● **Data excerpt**:

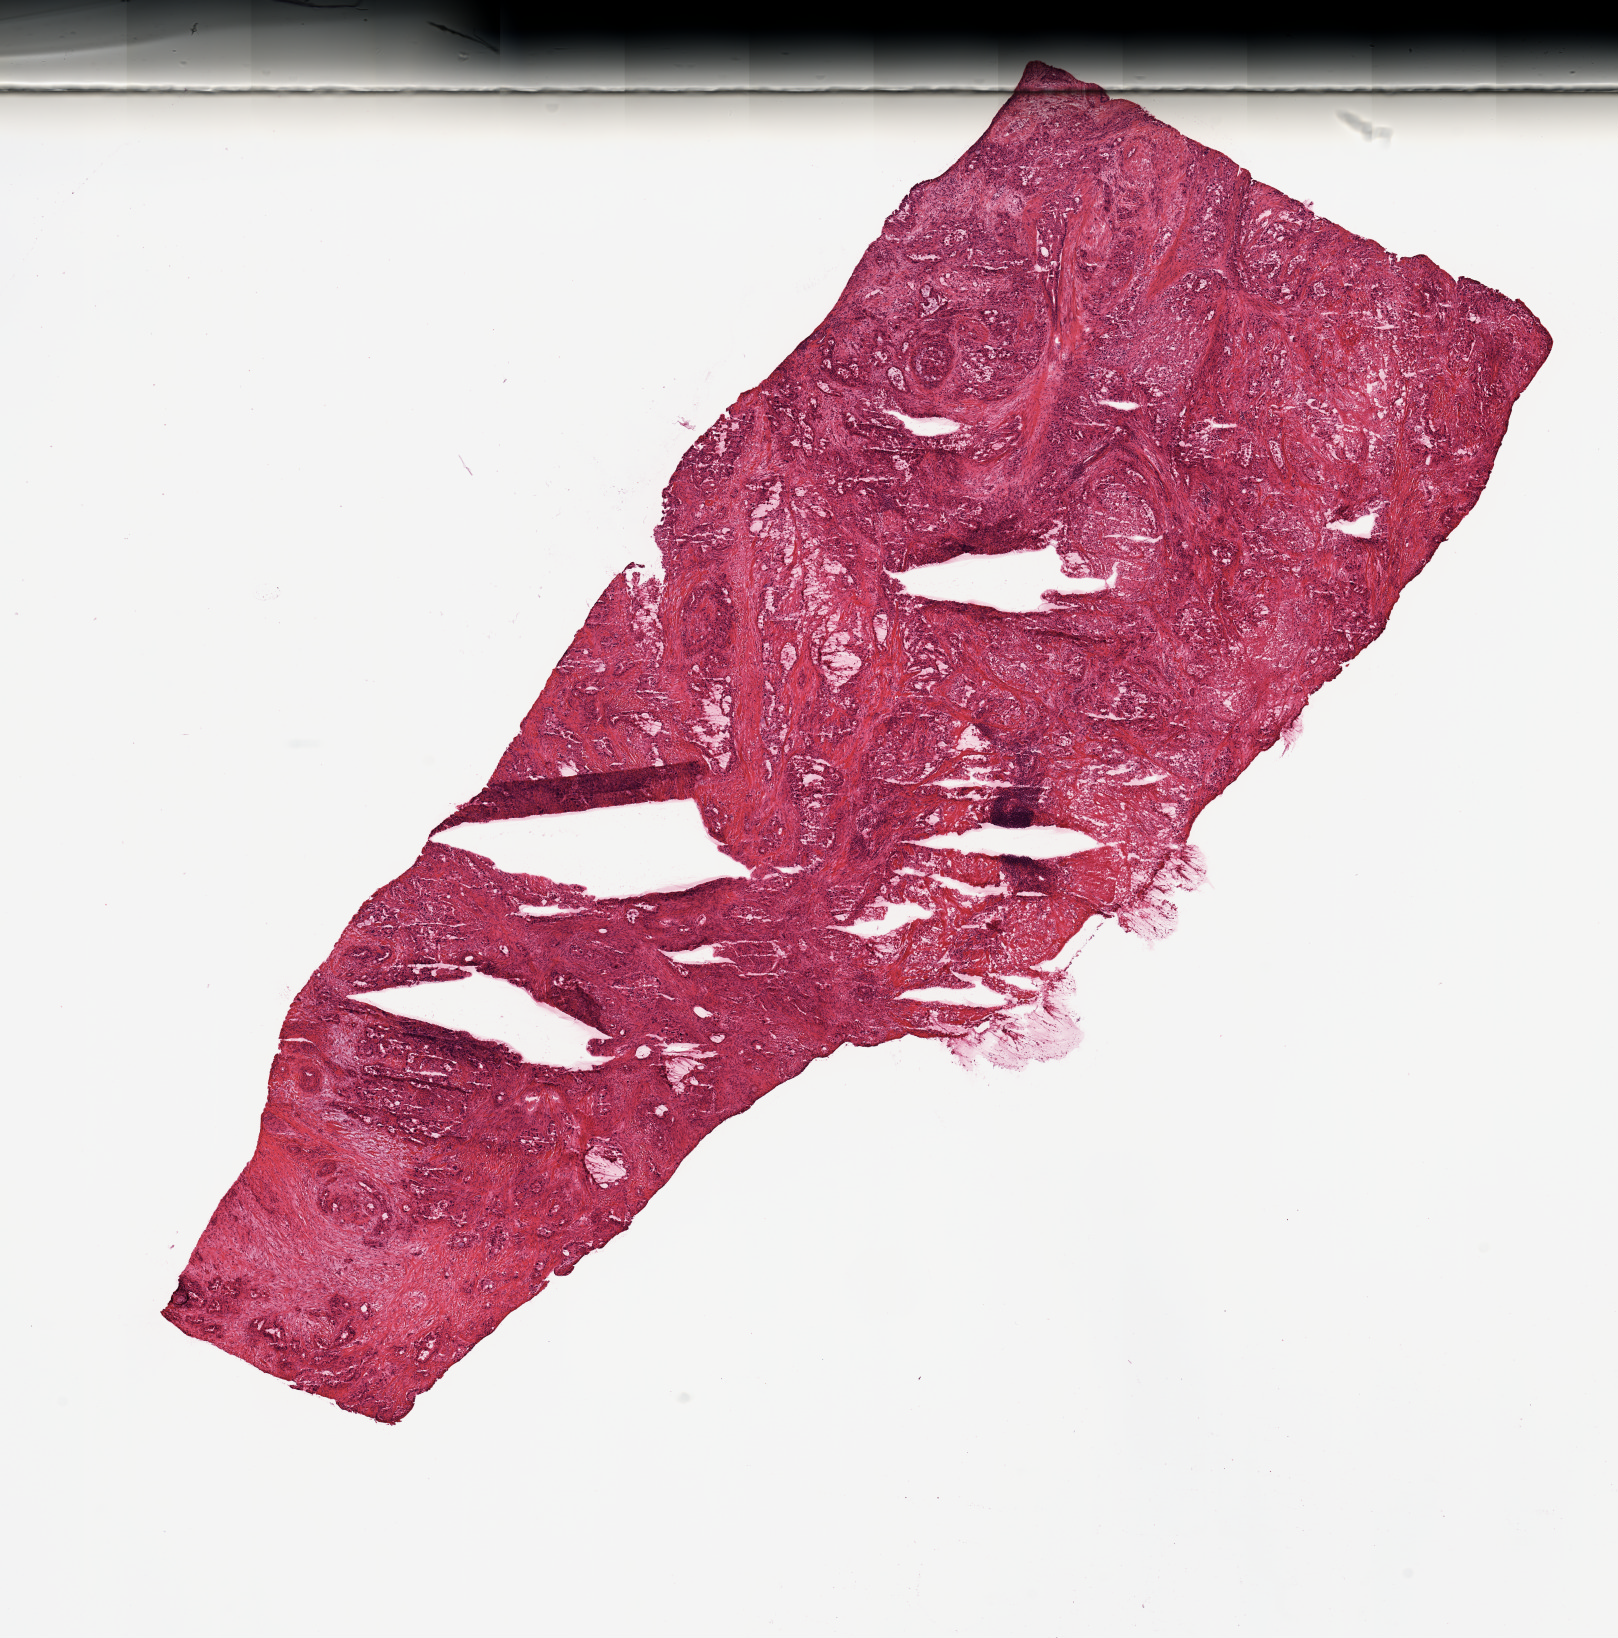
Digitized H&E tissue section (whole slide), whole scanned area (about 12.8 x 13.0 mm, slide scanned at 20x) shown as a low-resolution overview, tumour tissue sample, sampled site: pancreas. 61-year-old female patient. Histologic grade: G2 (moderately differentiated). Composition of this section per pathologist review: tumour nuclei 50%, necrosis 5%.
Histologic diagnosis: Infiltrating duct carcinoma, NOS. AJCC pathologic stage: IIB. Primary tumour site (as recorded): head.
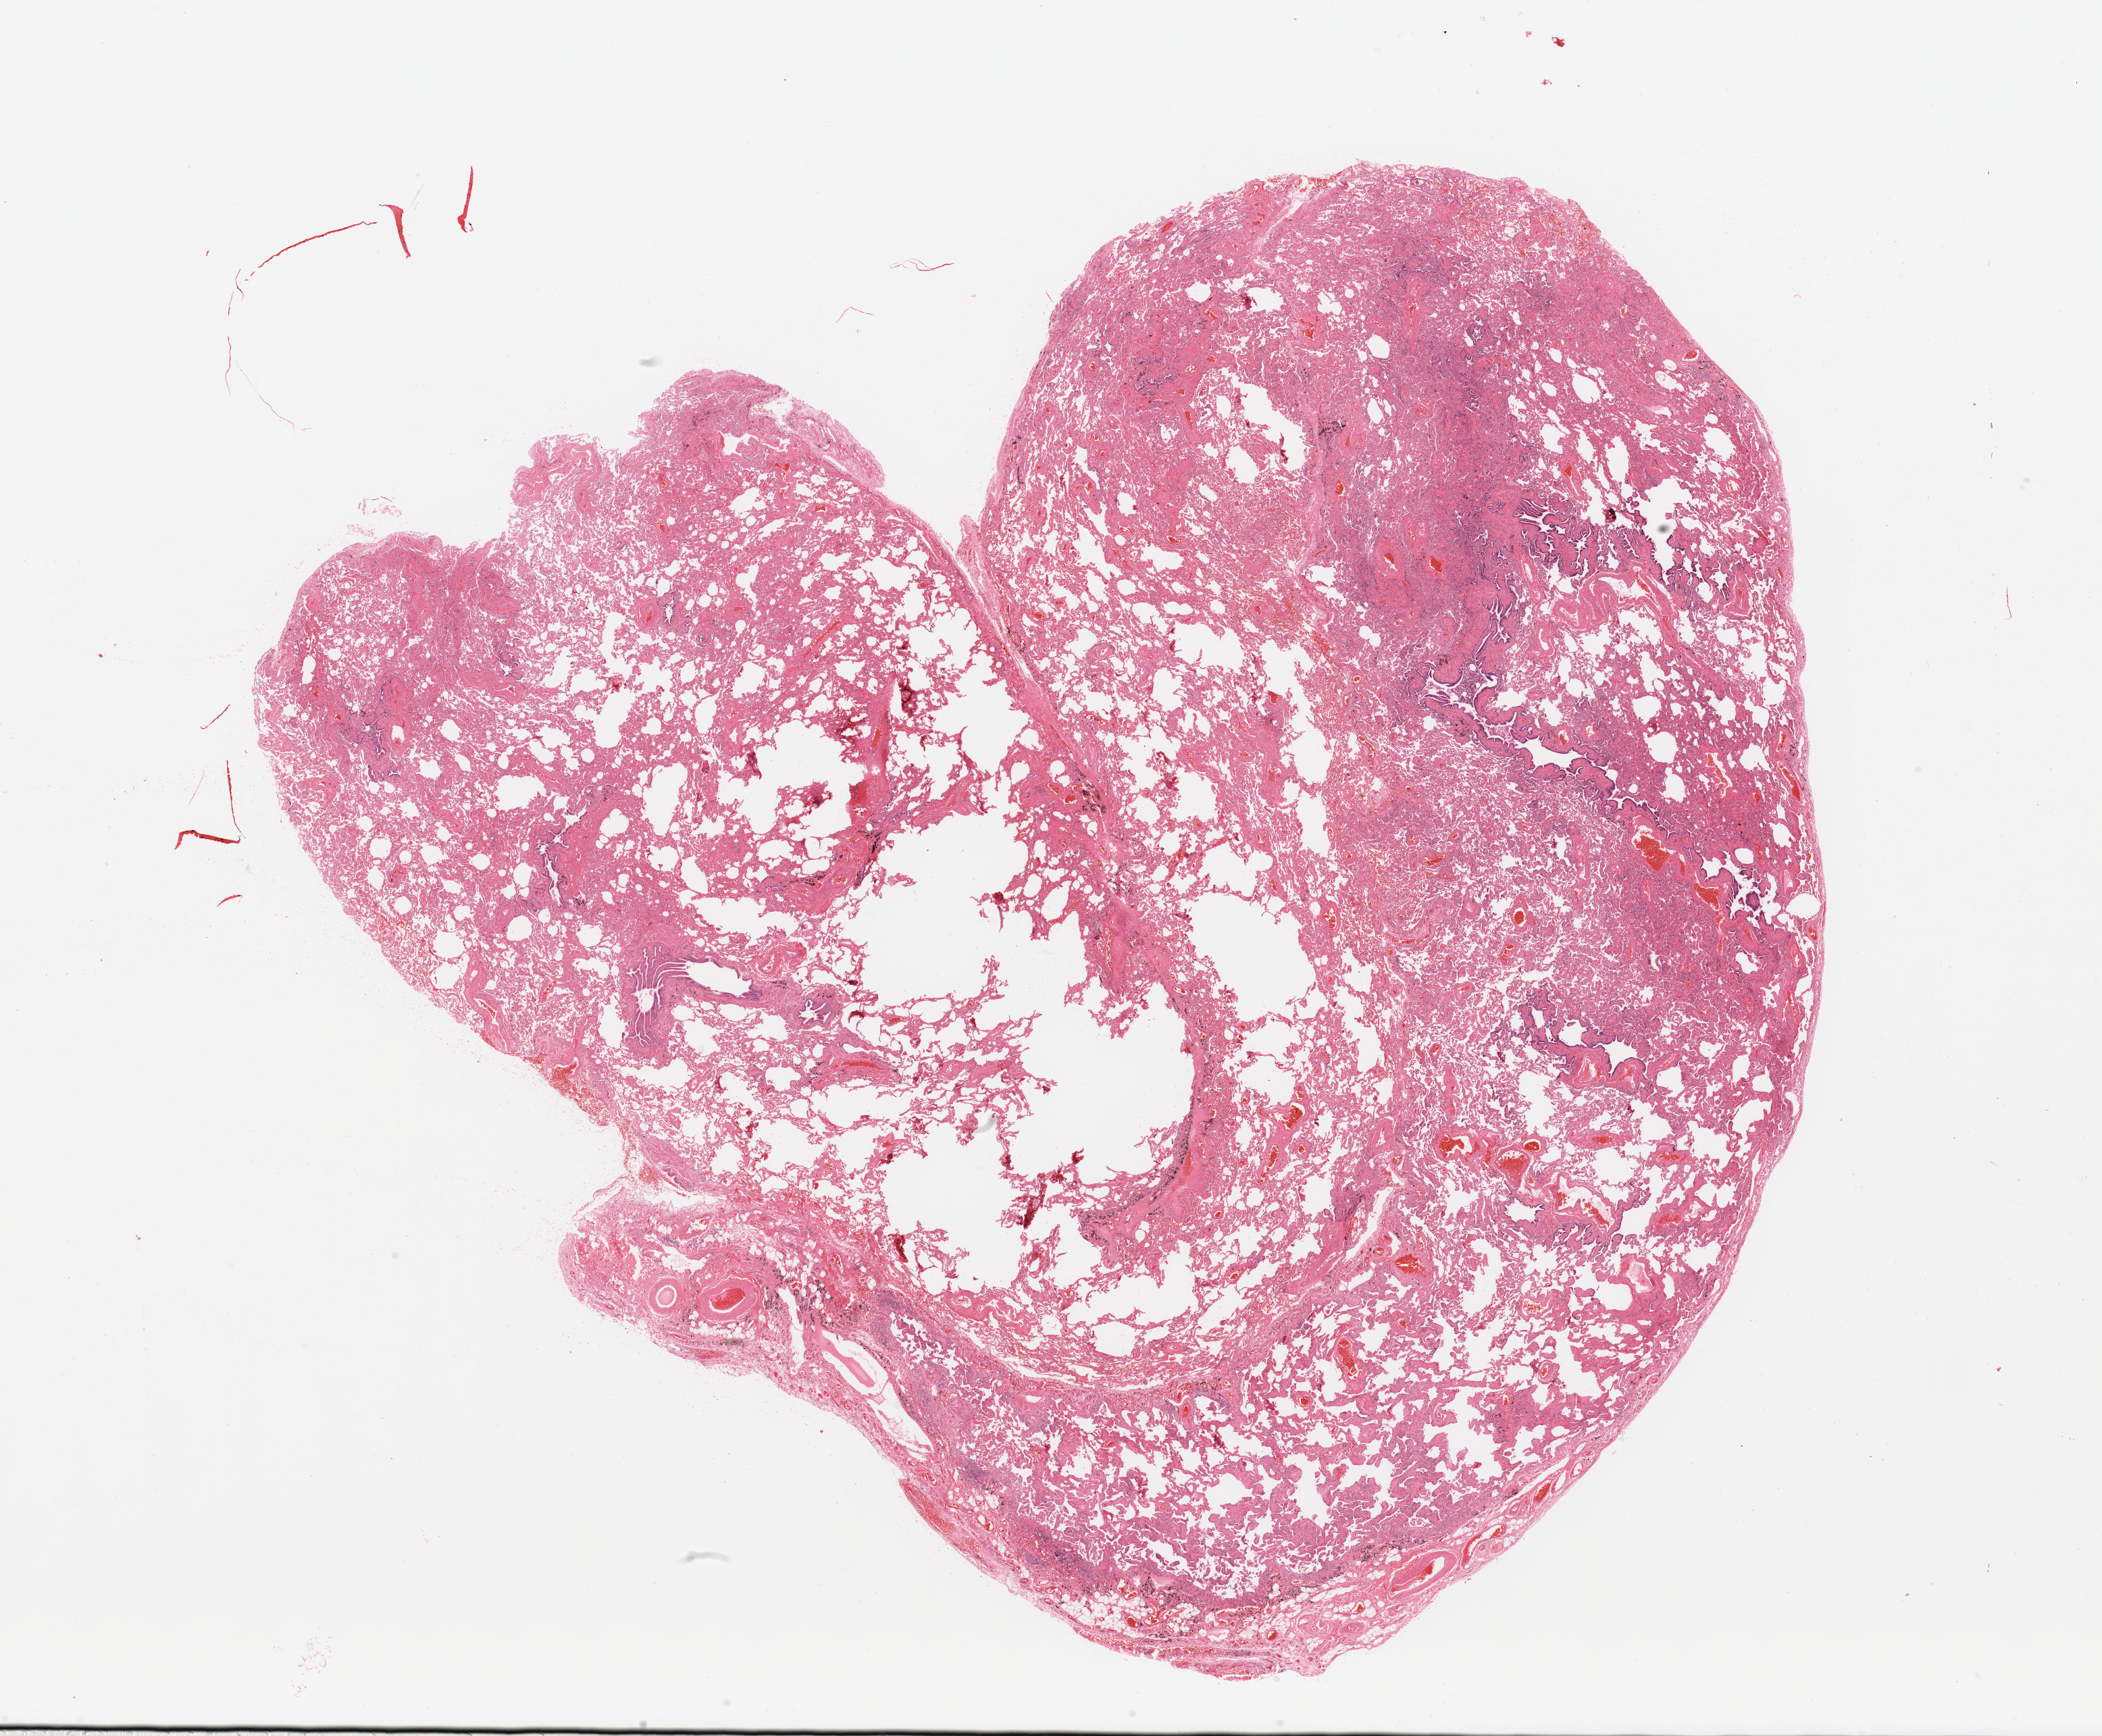
Digitized Hematoxylin and eosin (H&E) stained tissue section (whole slide) — a low-resolution overview of the entire scanned area, about 24.6 x 20.3 mm (slide scanned at 20x), lung, tissue type not recorded.
• patient diagnosis (cohort enrolment): lung adenocarcinoma (lung)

● **Task statement**: Please state how many lines in the listing above hold the string "lung", and nothing more.

● **Written solution**: 2